En conséquence les conditions d’application de l’article 834 ne sont pas réunies.
S’agissant de l’application de l’article 835 du code de procédure civile, il appartient à Madame [G] [T] de démontrer l’existence d’un dommage imminent ou d’un trouble manifestement illicite.
Comme évoqué ci-dessus aucune imminence d’un dommage en lien avec un risque d’incendie n’est établie.
Par ailleurs, le procès-verbal de commissaire de justice établi le 20 juin 2024 accompagné de plusieurs photographies des lieux ne caractérise pas avec l’évidence requise en référé un envahissement et un empiètement de végétaux et déchets en provenance de la parcelle de Madame [P] sur sa propre parcelle de nature à caractériser un trouble manifestement illicite qui ferait obstacle à l’exercice de ses droits.
En l’absence de trouble manifestement illicite et de dommage imminent, les conditions d’application de l’article 835 du code de procédure civile ne sont donc pas réunies.
Le juge des référés ne peut donc statuer sur les demandes tendant à voir ordonner des travaux de remise en état sous astreinte présentées par Madame [G] [T] à l’encontre de Madame [P].
Sur les demandes de provision
L’article 835, alinéa 2, du code de procédure civile, dispose que « Dans les cas où l’existence de l’obligation n’est pas sérieusement contestable », le président du tribunal judiciaire peut « accorder une provision au créancier, ou ordonner l’exécution de l’obligation même s’il s’agit d’une obligation de faire ».
Chacune des parties , à titre de demande principale pour Madame [G] [T] et de demande reconventionnelle concernant Madame [P], sollicitent que leur soit octroyé respectivement une provision à valoir sur la réparation de leur préjudice moral.
Or, l’existence de plusieurs procédures entre les parties et d’une situation très conflictuelle enkystée depuis plusieurs mois, ne saurait être constitutif d’une faute générant un préjudice moral causé à l’une ou l’autre des parties.

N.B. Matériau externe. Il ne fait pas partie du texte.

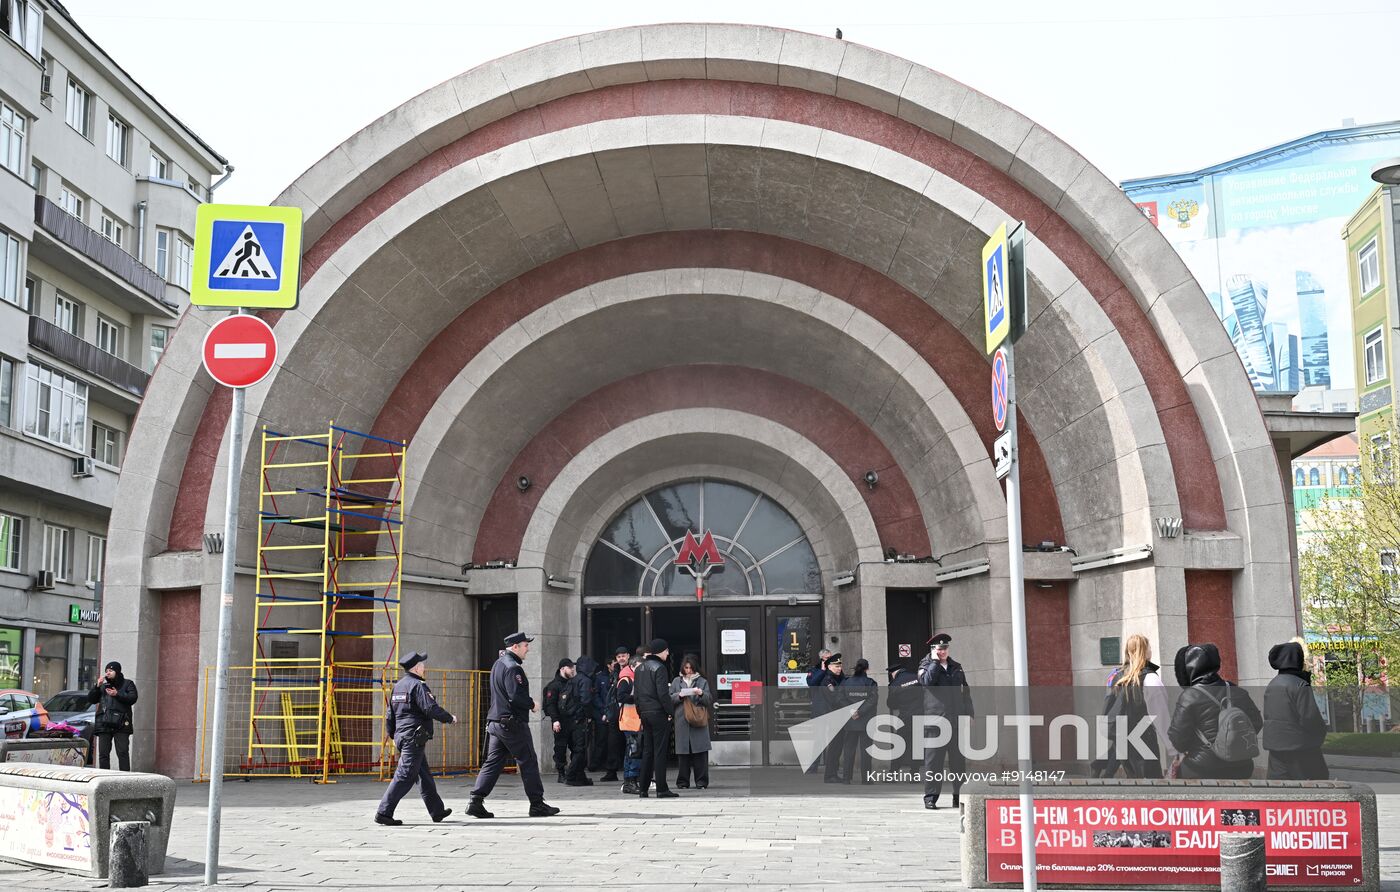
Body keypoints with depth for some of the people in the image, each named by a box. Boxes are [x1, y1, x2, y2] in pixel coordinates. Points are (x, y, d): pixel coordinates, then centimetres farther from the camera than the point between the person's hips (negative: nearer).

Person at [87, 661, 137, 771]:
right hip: (104, 725, 4)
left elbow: (132, 699, -4)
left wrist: (117, 694, -15)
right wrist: (97, 686, 2)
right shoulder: (103, 686, 23)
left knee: (123, 753, -10)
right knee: (103, 754, 1)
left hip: (121, 724, -4)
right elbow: (90, 699, 15)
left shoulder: (127, 684, 11)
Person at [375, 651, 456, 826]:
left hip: (401, 737, 10)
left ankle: (437, 811, 25)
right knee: (405, 776, -8)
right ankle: (384, 813, -11)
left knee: (425, 775, 17)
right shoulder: (418, 685, -13)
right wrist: (449, 718, -4)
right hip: (414, 738, -10)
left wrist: (391, 734, 27)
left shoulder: (398, 686, 15)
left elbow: (389, 713, 18)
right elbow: (431, 708, -19)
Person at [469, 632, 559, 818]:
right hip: (513, 724, -9)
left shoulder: (498, 664, 14)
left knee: (492, 762, 8)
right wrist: (532, 705, -8)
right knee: (528, 762, 1)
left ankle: (476, 802, 1)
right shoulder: (513, 667, -16)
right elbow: (516, 696, -24)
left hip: (495, 722, 9)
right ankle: (537, 804, 8)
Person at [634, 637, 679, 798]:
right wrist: (669, 712, -10)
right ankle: (661, 789, -3)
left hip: (645, 713, 8)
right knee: (660, 751, -4)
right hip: (659, 713, -8)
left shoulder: (640, 668, 13)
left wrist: (641, 713, 17)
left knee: (647, 751, 13)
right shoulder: (659, 668, -12)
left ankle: (643, 788, 13)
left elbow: (637, 693, 15)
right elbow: (663, 693, -18)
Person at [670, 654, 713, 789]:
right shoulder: (676, 681, 14)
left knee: (700, 753, -3)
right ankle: (683, 782, 7)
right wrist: (679, 696, -8)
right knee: (683, 753, 0)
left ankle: (701, 781, 2)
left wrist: (701, 694, -12)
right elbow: (670, 699, 9)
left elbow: (709, 701, 6)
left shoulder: (702, 681, 12)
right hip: (681, 721, 1)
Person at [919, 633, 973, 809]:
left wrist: (969, 713, 12)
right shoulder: (926, 665, 6)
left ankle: (959, 796, 12)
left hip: (957, 718, 4)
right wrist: (935, 661, -9)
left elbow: (965, 691, 20)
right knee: (933, 758, -5)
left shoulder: (956, 667, 19)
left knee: (959, 759, 5)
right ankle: (930, 797, -2)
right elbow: (927, 680, -16)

En outre , le fait pour [I] [P] d’établir un lien entre ces tensions en et des problèmes de santé qui l’affecteraient au demeurant non justifiées dans le cadre de la présente procédure ne serait caractériser un préjudice.
Les demandes de provision présentées respectivement par Madame [G] [T] et Madame [I] [P] seront donc rejetées.
Sur les frais du procès
Aucune considération tirée de l’équité ne commande qu’il soit fait application des dispositions de l’article 700 du code de procédure civile et de l’article 37 de la loi du 10 juillet 1991.
Madame [G] [T], qui succombe à titre principal , sera tenue aux dépens.
PAR CES MOTIFS
Le juge des référés,
REJETTE la fin de non-recevoir tirée du défaut de tentative préalable de résolution amiable du litige ;
DECLARE l’action de Madame [N] [G] [T] recevable ;
DIT N’Y AVOIR LIEU A REFERE en ce qui concerne la demande de remise en état sous astreinte de la parcelle de Madame [I] [P] présentée par Madame [N] [G] [T] ;
REJETTE la demande de provision de Madame [N] [G] [T] ;
REJETTE la demande de provision de Madame [I] [P] ;
DEBOUTE les parties de toute demande plis ample ou contraire ;
RAPPELLE l’exécution provisoire de la présente décision ;
CONDAMNE Madame [N] [G] [T] aux entiers dépens de la procédure.